TO-DO ITEM:
Reproduce the text of each record below word for word, leaving the pictures out of your answer.

Recorded data
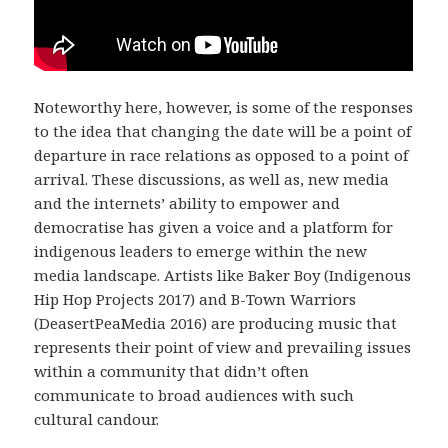
Noteworthy here, however, is some of the responses
to the idea that changing the date will be a point of
departure in race relations as opposed to a point of
arrival. These discussions, as well as, new media
and the internets’ ability to empower and
democratise has given a voice and a platform for
indigenous leaders to emerge within the new
media landscape. Artists like Baker Boy (Indigenous
Hip Hop Projects 2017) and B-Town Warriors
(DeasertPeaMedia 2016) are producing music that
represents their point of view and prevailing issues
within a community that didn’t often
communicate to broad audiences with such
cultural candour.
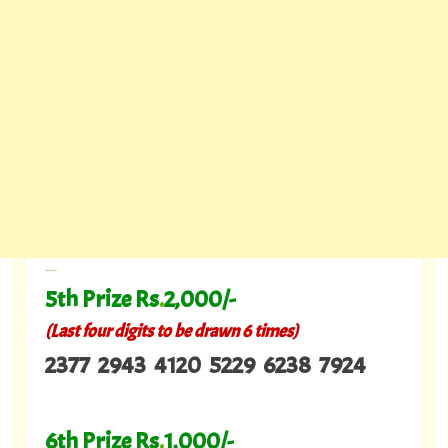
---
5th Prize Rs
.
2,000/-
(Last four digits to be drawn 6 times)
2377 2943 4120 5229 6238 7924
6th Prize Rs
.
1,000/-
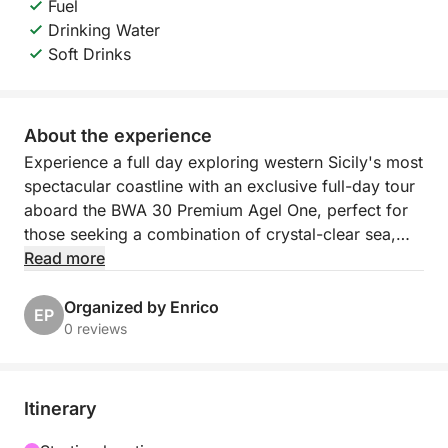
Fuel
Drinking Water
Soft Drinks
About the experience
Experience a full day exploring western Sicily's most
spectacular coastline with an exclusive full-day tour
aboard the BWA 30 Premium Agel One, perfect for
those seeking a combination of crystal-clear sea,
relaxation, and authentic views.
Read more
Departing from Castellammare del Golfo at 9:00
Organized by Enrico
EP
a.m., you'll sail along the stunning Zingaro Nature
0 reviews
Reserve, passing pristine bays, towering cliffs, and
iconic locations accessible only by sea. During the
day, you'll admire the famous Faraglioni of Scopello,
Itinerary
relax in the crystal-clear waters of Cala dell'Uzzo,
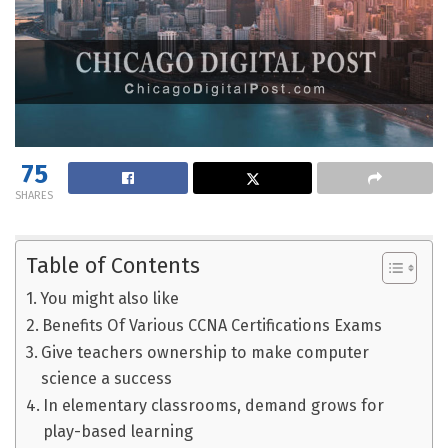
75
SHARES
Table of Contents
You might also like
Benefits Of Various CCNA Certifications Exams
Give teachers ownership to make computer
science a success
In elementary classrooms, demand grows for
play-based learning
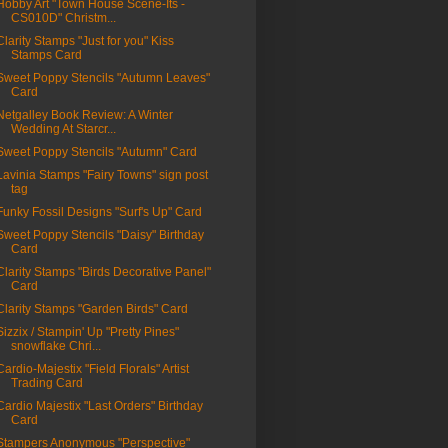
Hobby Art "Town House Scene-Its -
CS010D" Christm...
Clarity Stamps "Just for you" Kiss
Stamps Card
Sweet Poppy Stencils "Autumn Leaves"
Card
Netgalley Book Review: A Winter
Wedding At Starcr...
Sweet Poppy Stencils "Autumn" Card
Lavinia Stamps "Fairy Towns" sign post
tag
Funky Fossil Designs "Surf's Up" Card
Sweet Poppy Stencils "Daisy" Birthday
Card
Clarity Stamps "Birds Decorative Panel"
Card
Clarity Stamps "Garden Birds" Card
Sizzix / Stampin' Up "Pretty Pines"
snowflake Chri...
Cardio-Majestix "Field Florals" Artist
Trading Card
Cardio Majestix "Last Orders" Birthday
Card
Stampers Anonymous "Perspective"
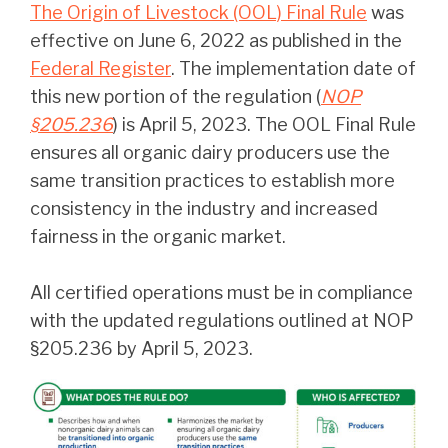
The Origin of Livestock (OOL) Final Rule
was
effective on June 6, 2022 as published in the
Federal Register
. The implementation date of
this new portion of the regulation (
NOP
§205.236
) is April 5, 2023. The OOL Final Rule
ensures all organic dairy producers use the
same transition practices to establish more
consistency in the industry and increased
fairness in the organic market.
All certified operations must be in compliance
with the updated regulations outlined at NOP
§205.236 by April 5, 2023.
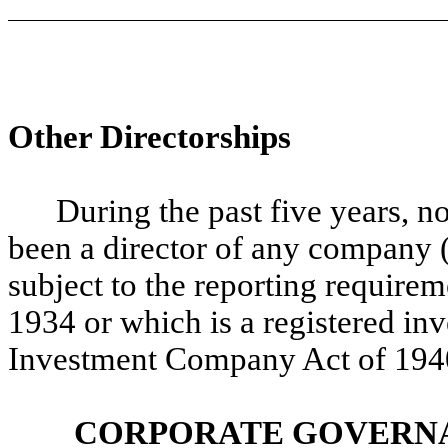
Other Directorships
During the past five years, n
been a director of any company 
subject to the reporting require
1934 or which is a registered i
Investment Company Act of 194
CORPORATE GOVERNA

SOLUTION:
Noteworthy here, however, is some of the responses
to the idea that changing the date will be a point of
departure in race relations as opposed to a point of
arrival. These discussions, as well as, new media
and the internets’ ability to empower and
democratise has given a voice and a platform for
indigenous leaders to emerge within the new
media landscape. Artists like Baker Boy (Indigenous
Hip Hop Projects 2017) and B-Town Warriors
(DeasertPeaMedia 2016) are producing music that
represents their point of view and prevailing issues
within a community that didn’t often
communicate to broad audiences with such
cultural candour.
---
5th Prize Rs
.
2,000/-
(Last four digits to be drawn 6 times)
2377 2943 4120 5229 6238 7924
6th Prize Rs
.
1,000/-
Fuel
Drinking Water
Soft Drinks
About the experience
Experience a full day exploring western Sicily's most
spectacular coastline with an exclusive full-day tour
aboard the BWA 30 Premium Agel One, perfect for
those seeking a combination of crystal-clear sea,
relaxation, and authentic views.
Read more
Departing from Castellammare del Golfo at 9:00
Organized by Enrico
EP
a.m., you'll sail along the stunning Zingaro Nature
0 reviews
Reserve, passing pristine bays, towering cliffs, and
iconic locations accessible only by sea. During the
day, you'll admire the famous Faraglioni of Scopello,
Itinerary
relax in the crystal-clear waters of Cala dell'Uzzo,
75
SHARES
Table of Contents
You might also like
Benefits Of Various CCNA Certifications Exams
Give teachers ownership to make computer
science a success
In elementary classrooms, demand grows for
play-based learning
Hobby Art "Town House Scene-Its -
CS010D" Christm...
Clarity Stamps "Just for you" Kiss
Stamps Card
Sweet Poppy Stencils "Autumn Leaves"
Card
Netgalley Book Review: A Winter
Wedding At Starcr...
Sweet Poppy Stencils "Autumn" Card
Lavinia Stamps "Fairy Towns" sign post
tag
Funky Fossil Designs "Surf's Up" Card
Sweet Poppy Stencils "Daisy" Birthday
Card
Clarity Stamps "Birds Decorative Panel"
Card
Clarity Stamps "Garden Birds" Card
Sizzix / Stampin' Up "Pretty Pines"
snowflake Chri...
Cardio-Majestix "Field Florals" Artist
Trading Card
Cardio Majestix "Last Orders" Birthday
Card
Stampers Anonymous "Perspective"
The Origin of Livestock (OOL) Final Rule
was
effective on June 6, 2022 as published in the
Federal Register
. The implementation date of
this new portion of the regulation (
NOP
§205.236
) is April 5, 2023. The OOL Final Rule
ensures all organic dairy producers use the
same transition practices to establish more
consistency in the industry and increased
fairness in the organic market.
All certified operations must be in compliance
with the updated regulations outlined at NOP
§205.236 by April 5, 2023.
Other Directorships
During the past five years, n
been a director of any company 
subject to the reporting require
1934 or which is a registered i
Investment Company Act of 194
CORPORATE GOVERNA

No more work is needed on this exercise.